Puckett did some absolutely mind-boggling stuff in center.
The Babe doesn't hold the Homerun record, Hank Aaron does.
He did, but Jones is better.
He makes it look so easy that it's very easy to discount how good he is out there.
But he isn't the best ever. But he's in the top 3.
They blew that one up too.
yeah I was reading that earlier.
I know Aaron is the holder of the record, BTW. I think I know my baseball. I played first base in the pro Womens All-American League (overhand pitching) which was featured in the Madonna movie, "A League of Their Own".
Leni
Sure, except he didn't play in the MLB.
Let's stay focused now ok?
I would not be entirely surprised if no AL Team wants to sign him to DH...
"There's a drive to deep cen..."
I am on point. No one is like the Babe. I'm sure Ruth would have had 3,000 plus home runs if he worked in the ballparks of today, whether here or abroad. He would have been a batter pitcher, fielder, etc. with all the advancements in equipment, sports medicine, and such.

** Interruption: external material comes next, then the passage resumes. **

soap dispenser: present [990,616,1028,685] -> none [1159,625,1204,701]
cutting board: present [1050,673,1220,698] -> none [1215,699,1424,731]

I still remember everyone complaining about the differences in the games dynamics when Whitey Ford hit 61 HRs in a single season (well, I recall the discussions in the 1970s when I was alive) or when Aaron hit over 714, and I remember the big debates when Oh eclipsed Aaron.
Still, as T. Jefferson points out in his post, no one was like the Babe.
How fitting that Bonds plays in San Francisco where a$$holes are an object of affection.